Now, the expression “equivalent quality” is a bit ambiguous. Quality when it comes to GenAI models, especially multimodal models, is difficult to quantify, and that quality is even higher when the models are gated behind private previews that exclude the press. Unsurprisingly, Google claims that in the benchmarks it uses, the Gemini 1.5 Pro performs at a “nearly similar level” compared to the Ultra. While developing the LLM Outperforms Gemini 1.0 Pro in 87% of them benchmark. (Note that performance above Gemini 1.0 Pro is a low bar. )

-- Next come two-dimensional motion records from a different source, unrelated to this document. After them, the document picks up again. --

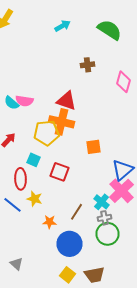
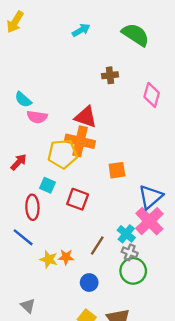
cyan semicircle: (12, 103) -> (23, 100), moved
yellow star: (34, 199) -> (49, 259), moved
gray cross: (104, 218) -> (130, 252), turned 32
blue circle: (70, 244) -> (89, 283), size x0.6

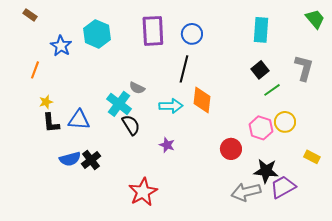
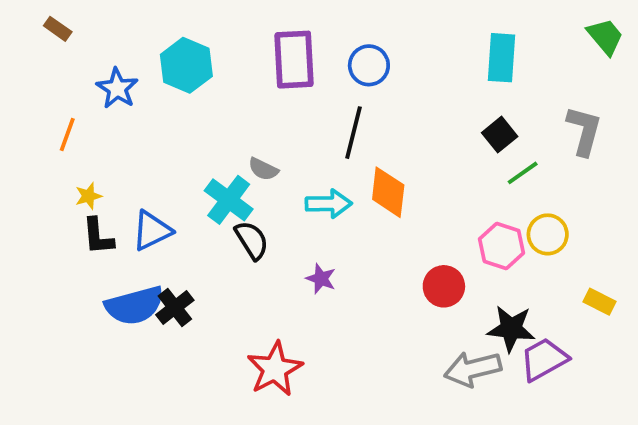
blue triangle: (79, 120) -> (152, 231), turned -30
blue semicircle: (70, 159) -> (135, 306), size x1.4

Pricing is a big question mark.
Gemini 1.5 Pro with a 1 million token context window is free to use during a private preview period, Google said.However, the company plans to introduce Pricing tiers in the near future will start at the standard 128,000 context window and extend up to 1 million tokens.
You have to imagine that expanding the context window won't come cheap, but Google's choice not to reveal the price at the briefing didn't allay fears. If the pricing matches Anthropic's price, it could cost $8 per million prompt tokens and $24 per million generated tokens. But perhaps it will be even lower. Something strange happened! We'll have to wait and see.
I'm also curious to see how it affects the rest of the Gemini family, primarily the Gemini Ultra. Can we expect the upgrades for the Ultra model to be roughly the same as the upgrades for the Pro? Or, as is the case today, will the available Pro model be more expensive than the Ultra model, which Google still touts as the top of the Gemini portfolio? Will there always be those pesky periods where the performance is better?
If you're feeling charitable, chalk it up to teething problems. If not, just call it what it is. “I'm so confused.”